D'autres appellations voulaient subordonner l'obtention d'un PLC individuel à des critères purement économiques. C'est le cas notamment de Fronton et de Gaillac. Leur objectif : ne pas pénaliser les exploitations qui fonctionnent bien et qui n'ont plus rien à vendre, au prétexte que les voisins vont mal. Gaillac voulait que seuls les vignerons dont les ventes sont en progression sur les deux dernières années, puissent prétendre au PLC. Fronton souhaitait le même type de critère. Mais ces deux appellations ont demandé un rendement maximal supérieur au rendement de base du décret. Avant même le comité national, le Crinao a rejeté leurs demandes. ' Le rendement comme le PLC ont des vocations qualitatives, l'Inao ne peut statuer que sur ces critères ', insiste Hervé Briand. En clair, ces appellations qui souhaitent produire plus que le rendement de base du décret, auraient dû fixer des critères qualitatifs pour le PLC.

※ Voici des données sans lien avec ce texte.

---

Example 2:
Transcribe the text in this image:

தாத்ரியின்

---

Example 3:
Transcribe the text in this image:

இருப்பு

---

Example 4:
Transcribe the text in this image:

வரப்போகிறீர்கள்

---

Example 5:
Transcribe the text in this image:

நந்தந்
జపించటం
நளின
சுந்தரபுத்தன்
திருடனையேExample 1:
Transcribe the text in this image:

Seules les appellations dont le rendement annuel maximal ne dépasse pas le rendement de base du décret ont pu mettre en place un PLC conditionné à des critères économiques. Elles respectent ainsi les consignes du ministère, tout en instaurant une régulation interne des volumes. C'est le cas des Côtes du Ventoux, qui autorisent la production maximale de 50 hl/ha, dont 20 hl/ha de PLC, et des Côtes du Luberon qui admettent 55 hl/ha, dont 10 hl/ha de PLC. Ces deux appellations ont mis en place une réserve qualitative : les hectolitres produits au-delà du rendement de base de l'année seront mis en réserve.

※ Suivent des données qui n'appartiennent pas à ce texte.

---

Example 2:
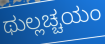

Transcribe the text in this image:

ಥುಲ್ಲಚ್ಚಯಂ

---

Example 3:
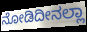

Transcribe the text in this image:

ನೋಡಿದೀನಲ್ಲಾ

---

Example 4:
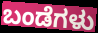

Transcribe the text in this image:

ಬಂಡೆಗಳು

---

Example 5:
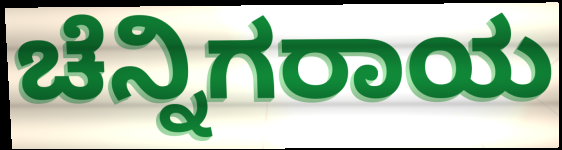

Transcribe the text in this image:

ಚೆನ್ನಿಗರಾಯ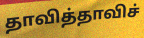
தாவித்தாவிச்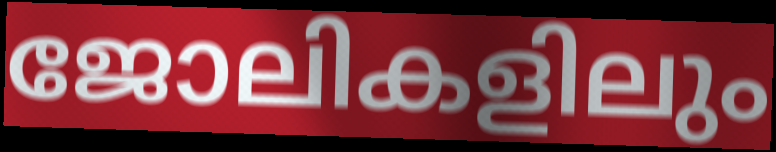
ജോലികളിലും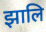
झालि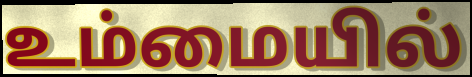
உம்மையில்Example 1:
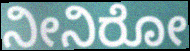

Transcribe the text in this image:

ನೀನಿರೋ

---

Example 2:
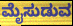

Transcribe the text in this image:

ಮೈಸುಡುವ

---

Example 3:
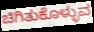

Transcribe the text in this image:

ಚಿಗಿತುಕೊಳ್ಳುವ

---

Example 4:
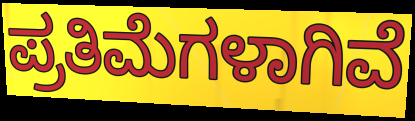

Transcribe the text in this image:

ಪ್ರತಿಮೆಗಳಾಗಿವೆ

Les deux syndicats ont envisagé plusieurs possibilités, au choix, pour débloquer ce vin. La première consiste à s'engager à réduire la surface revendiquée en appellation pour l'année, ce qui évite d'augmenter l'offre globale. Ainsi, une cave en Côtes du Ventoux pourra libérer son PLC, si elle ne revendique que 40 % de sa surface éligible en appellation. Sur ces 40 %, elle pourra produire 50 hl/ha. Elle pourra aussi libérer son PLC si elle vend 100 % en bouteilles ou si elle justifie de contrats de partenariats avec le négoce. La réserve pourrait également être débloquée fin 2006, si la récolte est faible.
A Madiran, le syndicat a opté pour un système similaire. Le rendement de base de l'année est ramené à 54 hl/ha (contre 55 hl dans le décret). L'Inao a accordé un PLC individuel de 5 hl/ha. En contrepartie, les viticulteurs doivent mettre en réserve tout ce qu'ils produisent au-delà de 50 hl. Ils pourront libérer les vins selon des critères économiques, qui sont encore en cours d'écriture. En attendant, ' l'interprofession va demander le blocage des certificats d'agrément au-delà de 50 hl/ha ', indique Cécile Neihouser, directrice du syndicat. Cette même mesure sera retenue par les Côtes du Ventoux et les Côtes du Luberon.